=== Source passage ===

How do I improve my relationship with my partner after I hurt his feelings in a major way?

I hurt my partner's feelings in a major way that has caused him a lot of pain and anger and disappointment. I made a mistake by asking a stupid question, when I knew how he felt about the topic. I get defensive while arguing with him as well, which I am trying to change. I'm trying to be more understanding when he is explaining his hurt and why he is hurt. He is shutting me out and I don't know how to stop it. We are trying to move on but I can't seem to ease the tension between us. What should I do?
Asked by Ria
Answered
12/25/2022

Thank you very much for your question. It sounds like a very difficult situation for you and I truly understand your emotions and feeling regarding all this. On the one hand, I can see how you are feeling a bit sad and disappointed in yourself for hurting your partner's feelings. On the other hand, I can also see you have hope and will in terms of moving on from this past situation. I am very sorry that you feel stuck in these circumstances, nonetheless, I can provide some ideas that I honestly think might be very helpful. From my point of view, when something like this happens, the initial situation where the feelings are hurt, in a couple there are 2 options: stopping the relationship or moving on.

===

Copy the part of the source passage that opens with the words "Thank you very" and closes with "or moving on.", switching "relationship" to "partnership". The data that comes next is drawn from a separate source.

=== Supplied entries ===

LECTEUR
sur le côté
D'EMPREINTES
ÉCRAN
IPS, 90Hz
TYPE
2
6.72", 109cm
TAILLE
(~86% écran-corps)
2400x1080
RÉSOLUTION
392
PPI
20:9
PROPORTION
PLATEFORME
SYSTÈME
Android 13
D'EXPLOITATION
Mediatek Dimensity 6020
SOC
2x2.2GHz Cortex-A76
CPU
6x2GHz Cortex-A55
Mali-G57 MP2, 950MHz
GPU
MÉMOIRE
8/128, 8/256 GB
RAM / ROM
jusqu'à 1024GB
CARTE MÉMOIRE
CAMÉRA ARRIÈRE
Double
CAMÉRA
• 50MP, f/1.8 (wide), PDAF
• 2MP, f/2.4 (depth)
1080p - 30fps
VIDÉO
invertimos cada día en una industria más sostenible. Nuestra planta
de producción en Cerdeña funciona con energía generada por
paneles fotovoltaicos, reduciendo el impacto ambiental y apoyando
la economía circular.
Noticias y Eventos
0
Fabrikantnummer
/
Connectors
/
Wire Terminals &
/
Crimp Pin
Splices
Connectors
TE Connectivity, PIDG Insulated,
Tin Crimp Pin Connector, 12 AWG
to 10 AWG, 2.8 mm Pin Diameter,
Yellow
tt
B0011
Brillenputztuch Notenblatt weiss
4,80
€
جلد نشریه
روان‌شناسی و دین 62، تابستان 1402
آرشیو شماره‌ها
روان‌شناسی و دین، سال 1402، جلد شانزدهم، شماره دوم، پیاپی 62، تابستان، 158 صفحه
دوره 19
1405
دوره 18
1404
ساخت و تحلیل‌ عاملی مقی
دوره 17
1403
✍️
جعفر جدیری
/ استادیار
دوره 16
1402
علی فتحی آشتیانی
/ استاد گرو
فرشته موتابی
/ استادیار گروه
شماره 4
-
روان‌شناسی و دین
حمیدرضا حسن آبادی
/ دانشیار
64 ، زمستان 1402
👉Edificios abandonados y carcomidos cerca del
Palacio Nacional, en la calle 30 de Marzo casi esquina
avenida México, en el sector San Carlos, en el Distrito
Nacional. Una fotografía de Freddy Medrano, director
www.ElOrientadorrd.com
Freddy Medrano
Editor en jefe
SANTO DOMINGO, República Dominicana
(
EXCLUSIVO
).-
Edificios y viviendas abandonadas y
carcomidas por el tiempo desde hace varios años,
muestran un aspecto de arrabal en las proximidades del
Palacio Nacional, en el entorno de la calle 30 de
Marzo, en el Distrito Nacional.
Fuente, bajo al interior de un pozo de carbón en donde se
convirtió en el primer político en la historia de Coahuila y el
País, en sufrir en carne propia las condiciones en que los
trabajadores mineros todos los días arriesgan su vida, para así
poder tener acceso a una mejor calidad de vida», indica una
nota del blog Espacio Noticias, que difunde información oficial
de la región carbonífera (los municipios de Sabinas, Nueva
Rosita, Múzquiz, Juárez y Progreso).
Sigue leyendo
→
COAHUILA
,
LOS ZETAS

===
=== Supplied entries ===

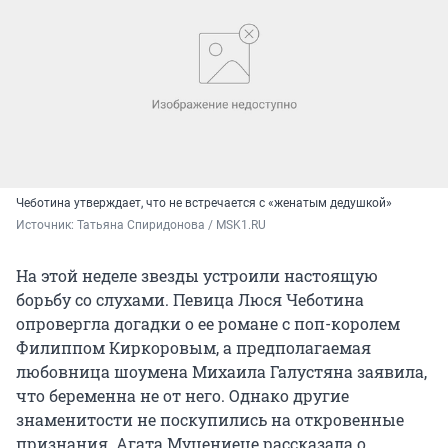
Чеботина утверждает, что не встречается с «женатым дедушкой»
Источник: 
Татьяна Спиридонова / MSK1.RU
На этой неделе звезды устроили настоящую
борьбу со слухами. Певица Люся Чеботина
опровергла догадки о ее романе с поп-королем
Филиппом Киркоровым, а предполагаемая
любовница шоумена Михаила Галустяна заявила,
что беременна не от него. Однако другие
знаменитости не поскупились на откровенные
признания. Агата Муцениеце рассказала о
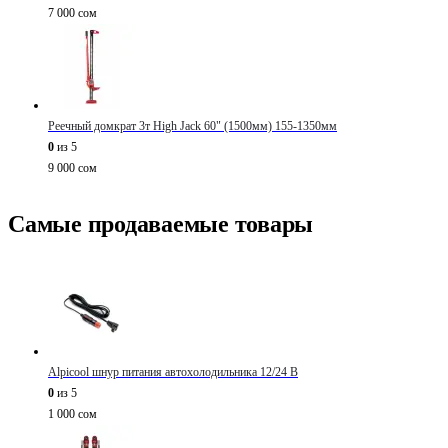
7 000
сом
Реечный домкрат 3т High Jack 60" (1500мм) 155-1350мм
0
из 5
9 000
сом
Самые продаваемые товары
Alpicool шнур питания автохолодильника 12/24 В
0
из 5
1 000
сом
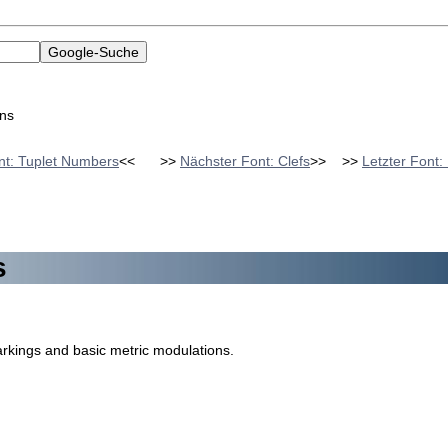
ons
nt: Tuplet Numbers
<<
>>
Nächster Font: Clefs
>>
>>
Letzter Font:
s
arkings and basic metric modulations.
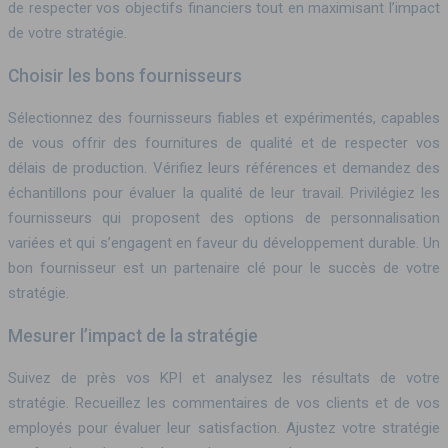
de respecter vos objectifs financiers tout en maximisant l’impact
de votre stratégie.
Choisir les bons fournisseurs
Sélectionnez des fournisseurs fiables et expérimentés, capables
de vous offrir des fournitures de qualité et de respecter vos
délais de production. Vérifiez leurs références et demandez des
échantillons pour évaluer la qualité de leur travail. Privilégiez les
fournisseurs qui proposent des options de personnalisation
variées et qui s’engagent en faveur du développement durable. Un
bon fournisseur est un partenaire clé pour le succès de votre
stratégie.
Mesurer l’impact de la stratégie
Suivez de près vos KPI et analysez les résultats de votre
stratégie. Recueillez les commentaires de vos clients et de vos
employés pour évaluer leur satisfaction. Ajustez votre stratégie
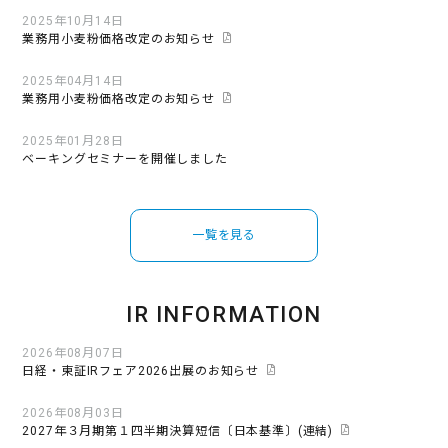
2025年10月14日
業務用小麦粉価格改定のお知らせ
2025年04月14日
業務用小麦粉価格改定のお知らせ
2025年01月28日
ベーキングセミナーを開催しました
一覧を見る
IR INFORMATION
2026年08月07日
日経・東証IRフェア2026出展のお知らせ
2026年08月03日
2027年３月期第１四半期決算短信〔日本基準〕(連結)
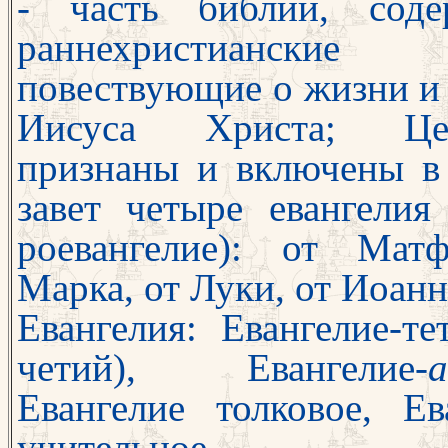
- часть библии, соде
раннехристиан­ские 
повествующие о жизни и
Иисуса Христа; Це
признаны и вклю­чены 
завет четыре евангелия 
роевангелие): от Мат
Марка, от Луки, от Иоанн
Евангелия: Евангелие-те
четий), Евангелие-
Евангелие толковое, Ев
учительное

===

### Answer for the task
Thank you very much for your question. It sounds like a very difficult situation for you and I truly understand your emotions and feeling regarding all this. On the one hand, I can see how you are feeling a bit sad and disappointed in yourself for hurting your partner's feelings. On the other hand, I can also see you have hope and will in terms of moving on from this past situation. I am very sorry that you feel stuck in these circumstances, nonetheless, I can provide some ideas that I honestly think might be very helpful. From my point of view, when something like this happens, the initial situation where the feelings are hurt, in a couple there are 2 options: stopping the partnership or moving on.